ATTICS are those places at the top of houses where memories, usually junk destined at some stage for the scrapyard, are stored away in tins or cardboard boxes.

Some will be reminders of happy times, others will have been hidden to prevent prying eyes from discovering a dark secret.

That, basically, is the tenet of Kay Mellors' tantalisingly touching play from the stables of Cheltenham’s Everyman Theatre.

It’s every inch a thoroughbred and all the better for its briefness - encapsulating, as it does in a two hour time span, a morning of chaos for a northern family as the time approaches for their son’s wedding.

Director Paul Milton is astute in allowing the story to build steadily into a flowing momentum of cross-purposes, all aided by the wonderful set creation of Michael Holt. It’s quite ingenious and uses a revolving stage which propels the action through to a rooftop climax.

It’s all based on an episode of Mellors’ own mother’s life and she has crafted a simple but delightful drama. There are moments when it is teetering on the edge of farce but as it’s all about a person’s perception of life’s relationships the audience is quickly reeled back in.

Led by the excellent and so at ease Liza Goddard as the mother Betty, it’s enriched by several support roles as humour intertwines with pathos - son Mark, played by Antony Eden, father Donald (Russell Dixon) and Hasan Dixon’s ghost of deceased lover Craze.

Betty is a woman with regrets and Goddard tackles her varying emotions with style and substance Dixon, however, creates an enjoyably blunt Yorkshireman who calls a spade a spade and who stands by his marriage vows, even though he can’t present his feelings well.

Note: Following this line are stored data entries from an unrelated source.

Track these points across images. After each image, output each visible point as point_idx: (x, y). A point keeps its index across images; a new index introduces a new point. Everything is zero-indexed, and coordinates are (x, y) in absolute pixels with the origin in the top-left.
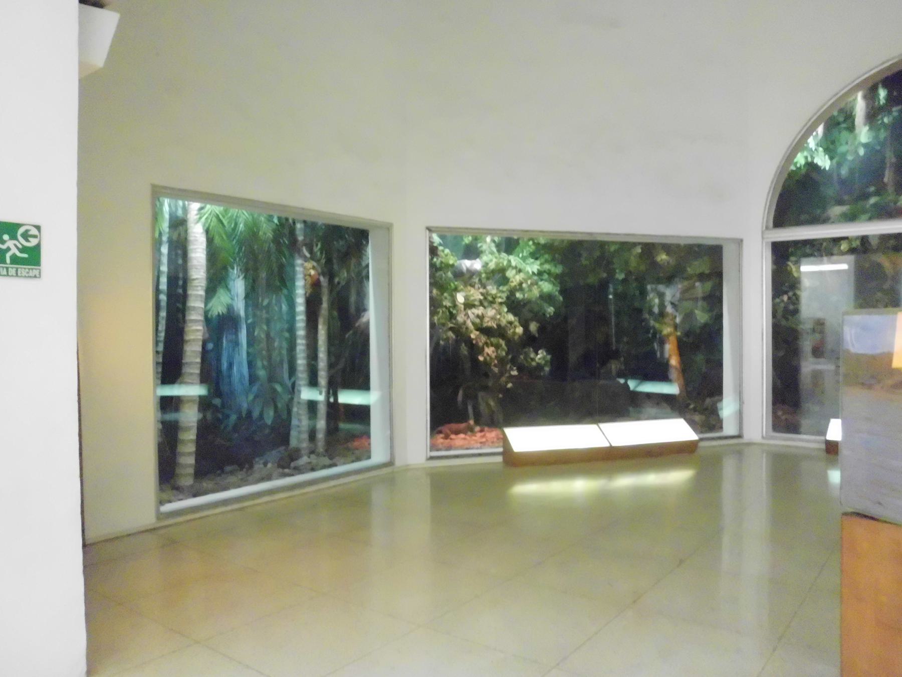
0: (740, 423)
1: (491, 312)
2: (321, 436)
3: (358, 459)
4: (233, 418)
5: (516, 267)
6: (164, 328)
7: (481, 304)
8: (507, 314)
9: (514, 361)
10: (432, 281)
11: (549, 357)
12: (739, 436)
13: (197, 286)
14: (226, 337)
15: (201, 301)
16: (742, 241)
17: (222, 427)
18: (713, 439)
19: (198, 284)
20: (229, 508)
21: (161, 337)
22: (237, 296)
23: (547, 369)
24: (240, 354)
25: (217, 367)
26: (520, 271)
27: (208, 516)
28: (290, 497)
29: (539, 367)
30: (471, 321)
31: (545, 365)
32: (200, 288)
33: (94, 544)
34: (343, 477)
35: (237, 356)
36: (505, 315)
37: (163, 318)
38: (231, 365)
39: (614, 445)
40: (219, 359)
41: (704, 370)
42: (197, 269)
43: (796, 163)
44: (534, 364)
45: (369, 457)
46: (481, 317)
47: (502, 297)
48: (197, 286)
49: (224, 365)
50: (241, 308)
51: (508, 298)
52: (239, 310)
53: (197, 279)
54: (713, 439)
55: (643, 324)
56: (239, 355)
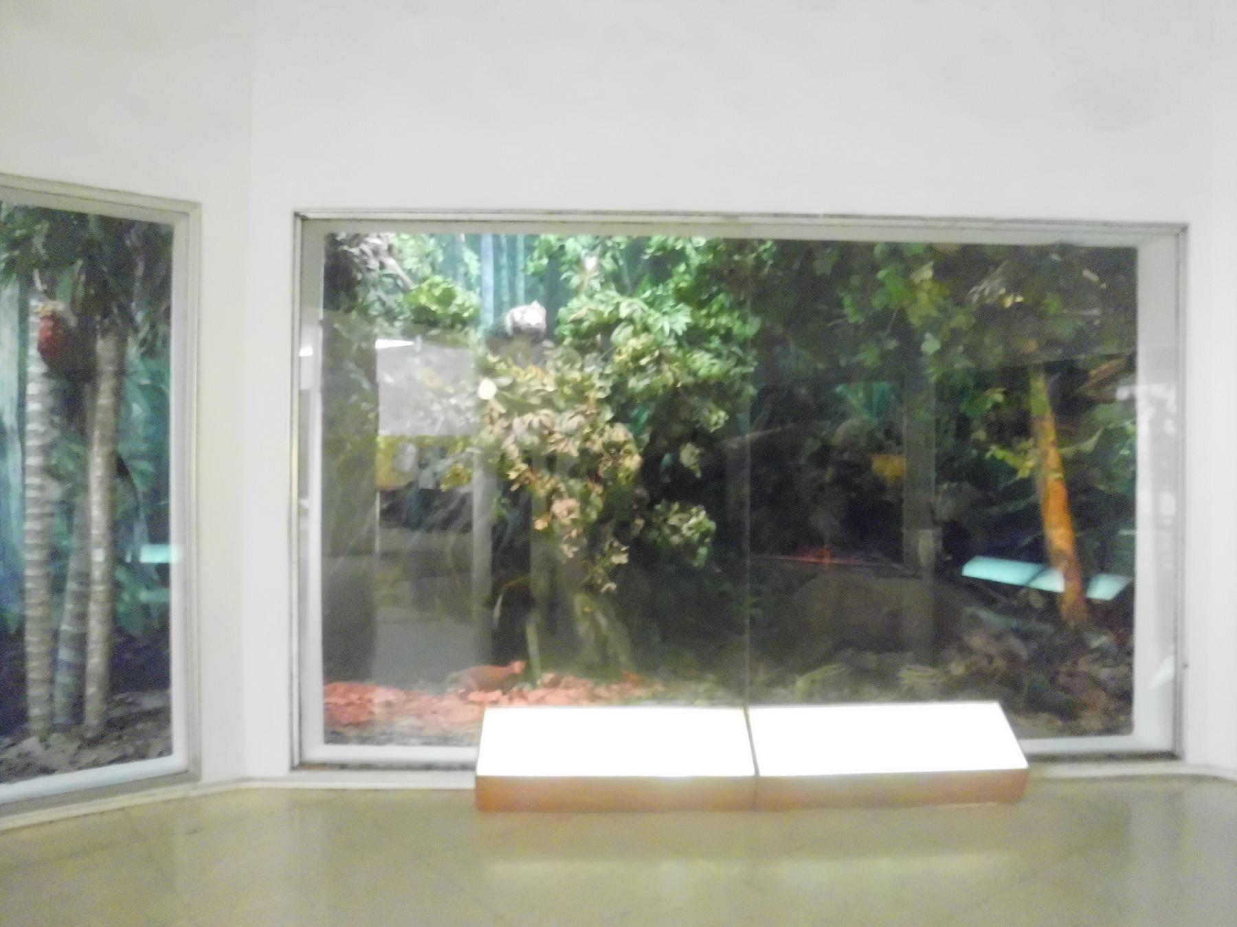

But eventually shows he cares.

By the end it was easy to feel a touch sorry for father, especially as the play does lean heavily on the feminine perspective of married life. At least our playwright does give him the chance to state something of a case for the defence.

He tried, but it seems the die had been cast as far as Betty was concerned in spite of his protestations. Freedom was clearly beckoning on the horizon, as much as the view from a hot air balloon and equally, it was proved, as uplifting.

If you should be clearing out the attic this coming weekend - do so with care!